Courtesy of ZeroHedge View original post here.

With the rank smell of geopolitical crisis again overpowering the air (not to mention the bidstack in the S&P500), Deutsche Bank’s head of thematic research Jim Reid thought it would be a good opportunity to highlight a table the bank’s equity strategists Binky Chadha and Parag Thatte did a few years ago examining what happens to the S&P 500 around domestic political and geopolitical events.

The two show that these events have typically been short-lived, with a median sell-off of -5.7%. They tend to take around 3 weeks to reach a bottom and further 3 weeks to recover prior levels. On average the market was +6.5% and +13% higher from the bottom 3 and 12 months after.

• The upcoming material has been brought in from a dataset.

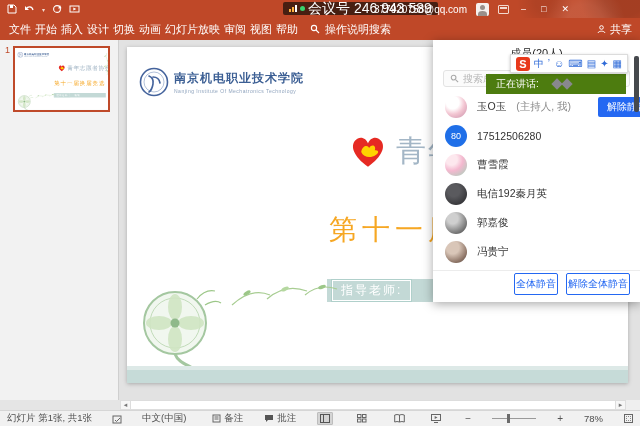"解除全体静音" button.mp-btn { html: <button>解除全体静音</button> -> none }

The other point the DB duo makes is that the underlying economic context tends to ultimately dominate. He highlights that:

  • The oil embargo of 1973, with clearly visible negative economic impacts, saw the biggest selloff in the S&P 500 and the slowest equity market recovery since World War II.

  • The Vietnam and two Gulf wars by contrast occurred against the backdrop of economic recoveries and saw sharp selloffs followed by  long-lived rallies.

  • The selloffs following President Kennedy’s assassination and President Clinton’s impeachment proceedings occurred during economic expansions and were again very short lived (down -4% but regaining their prior levels in under a week) and saw strong rallies thereafter, while the impeachment proceedings against President Nixon, which occurred in the middle of a recession saw a sharp selloff and rebound but this gave way to a renewed slide after.

As Reid concludes, “if you believe this template, much might depend on what you think the momentum was before the geopolitical sell-off.”

The point is that geopolitical events have rarely left a deep scar on markets but even before events escalated around Ukraine, markets were trying to come to terms with inflation and rate hikes. That – and not the ongoing theatrical false flag farce in Ukraine – will be the dominant theme for markets in H1 and likely beyond.